Document extract
==========

Coogee’18

Sydney Quantum Information Theory Workshop

 

David Aasen

(Caltech, USA)

 

Fermion condensation and superconducting string-nets

 

A great deal of progress has been made toward a classification of bosonic topological orders whose microscopic constituents are bosons. Much less is known about the classification of their fermionic counterparts. In this talk I will describe a systematic way of producing fermionic topological orders using the technique of fermion condensation. Roughly, this can be understood as binding a physical fermion to an emergent fermion and condensing the pair. I will discuss the `super pivotal categories' that describe universal properties of these phases and use them to construct exactly solvable string-net models. These string-net models feature conventional anyons and two flavours of vortices. I will show that one of the vortex types is similar to a vortex in a p+ip superconductor binding a Majorana zero mode, and will mention some possible applications.

 

Victor Albert

(Caltech, USA)

 

Filling cavities to prevent decay: bosonic quantum error correction

 

Continuous-variable quantum information processing is a field concerned with using one or more harmonic oscillators to protect, manipulate, and transport quantum information. As opposed to building systems out of two-level components (qubits), here the minimal component is the phase space associated with a canonical pair of continuous variables — position and momentum for a mechanical oscillator or quadrature components for an electromagnetic field mode. The large Hilbert space describing this phase space allows one to encode information such that recovery from errors is possible, thereby providing competitive alternatives to encoding into a register of qubits. Moreover, we are at the point of realizing full-fledged protocols utilizing such encodings due to significant advances in microwave cavity, atomic ensemble, and trapped ion control. This presentation overviews continuous-variable quantum error-correcting codes, from theoretical capabilities to experimental realizations. 

 

Juan Bermejo-Vega

(FU Berlin, Germany)

==========

Data shown
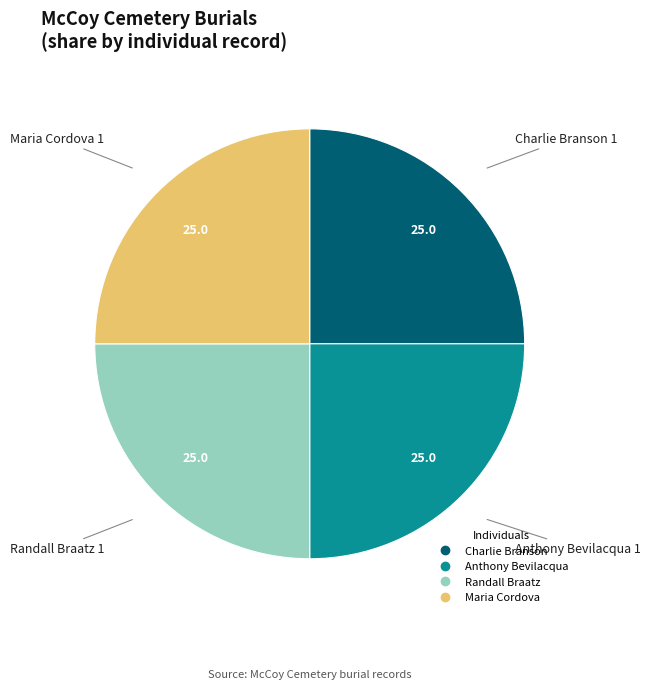

Is there any slice that represents more than half of the pie?

No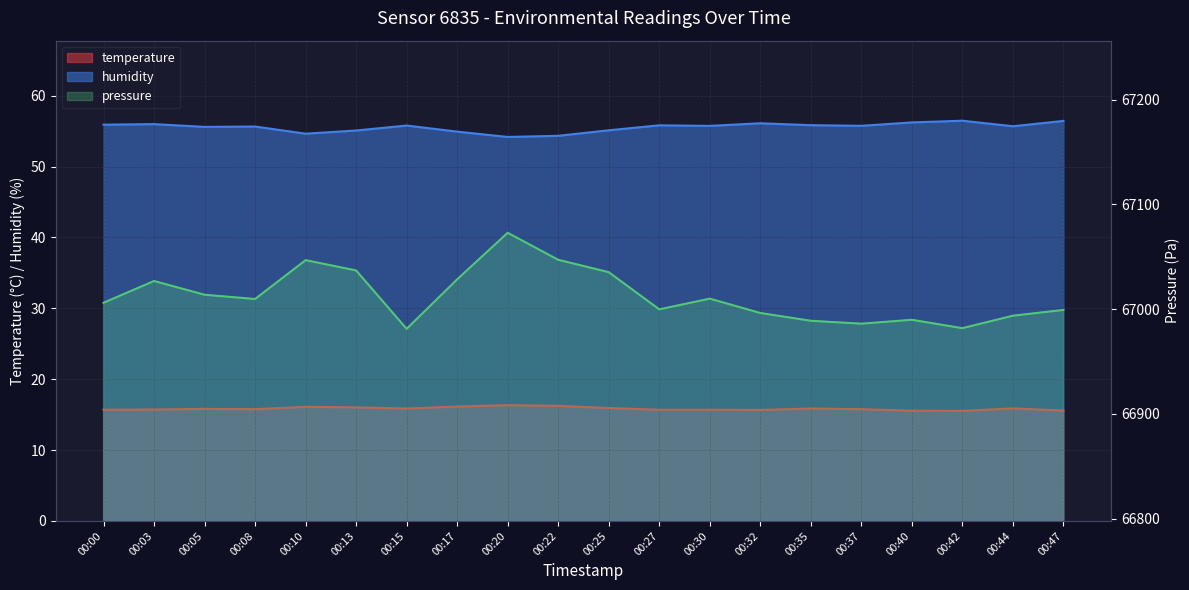

Between 00:35 and 00:40, which series saw the biggest shift?

pressure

==========

Write out the workshop page word for word, beginning at the words "A great deal" and stopping after "some possible applications.". Please rely only on the workshop page.

A great deal of progress has been made toward a classification of bosonic topological orders whose microscopic constituents are bosons. Much less is known about the classification of their fermionic counterparts. In this talk I will describe a systematic way of producing fermionic topological orders using the technique of fermion condensation. Roughly, this can be understood as binding a physical fermion to an emergent fermion and condensing the pair. I will discuss the `super pivotal categories' that describe universal properties of these phases and use them to construct exactly solvable string-net models. These string-net models feature conventional anyons and two flavours of vortices. I will show that one of the vortex types is similar to a vortex in a p+ip superconductor binding a Majorana zero mode, and will mention some possible applications.